Checking Blood Pressure. Image credit to Shogo Green |
Back to the tutorial discussion. We discussed the various guidelines for the the definition and classification of hypertension; the various proposed mechanisms underlying its occurrence, and the documented fact that as much as between 90 and 95% of all hypertension cases have not been found (with current research--I say so because I believe with further sophistication in technologies geared towards scientific research in this area and much deeper foresight and insight coming to researchers, we may just begin to get fortunate) to have a specific known cause: that is one single definable underlying structural and functional error. This means that most people diagnosed with hypertension (consistent blood pressure at or greater than 140/90mmHg measured at two or more separate occasions, preferably weeks apart) will be on lifestyle modification and antihypertensive drug treatment probably for the rest of their lives. That's so unfortunate.

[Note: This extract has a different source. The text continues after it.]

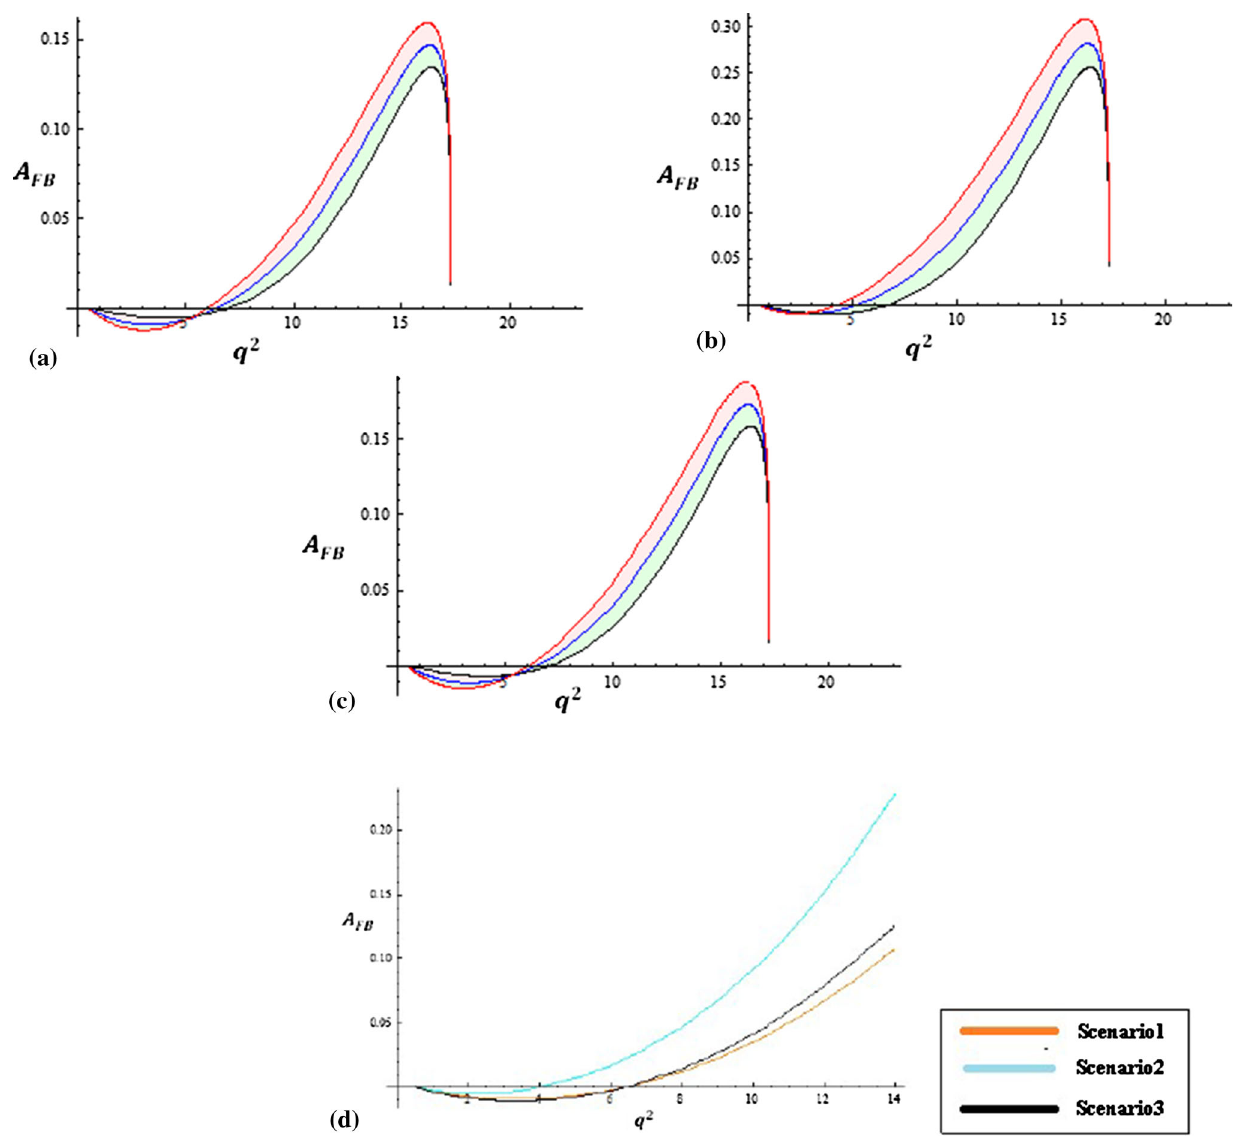
Fig. 6 Variation of lepton side forward backward asymmetry for (cid:2) → (cid:2)τ + μ − within allowed kinematic region of q 2 using the bound b ofNP couplings for a scenario1, b scenario2and c scenario3. 6d:Vari-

Hypertension. Image credit to Medicine Net |
In a research published on 4th August 2013 in the journal Nature Genetics and headed by clinical pharmacologists from University of Cambridge and Addenbrooke's Hospital, it is shown that 5% of hypertension cases can prevented. Scientists from laboratories in four European countries collaborated in the study in which the Cambridge University team developed a newer and more powerful PET-CT scan (Positron Emission Tomography-Computed Tomography--they use radiations like x-rays and positron, a subatomic particle to produce functional images of the body's internal structures) that was used to image the adrenal glands (two small structures on top of the kidney which produce adrenalin, cortisol and aldosterone--aldosterone is involved in blood pressure regulation) for benign tumours. These benign adrenal tumours were found to have mutations--which the researchers sequenced using the latest gene sequencing technology--that cause hypertension through a direct mechanism also revealed by the study. The researchers predict that this benign tumour is the likely cause of hypertension for 1 in 20 patients with hypertension, and they affirm that this group of people if diagnosed with this benign adrenal tumour at a young age can have them removed, hence averting the development of hypertension in these people later in life.
I guess we are already beginning to get fortunate.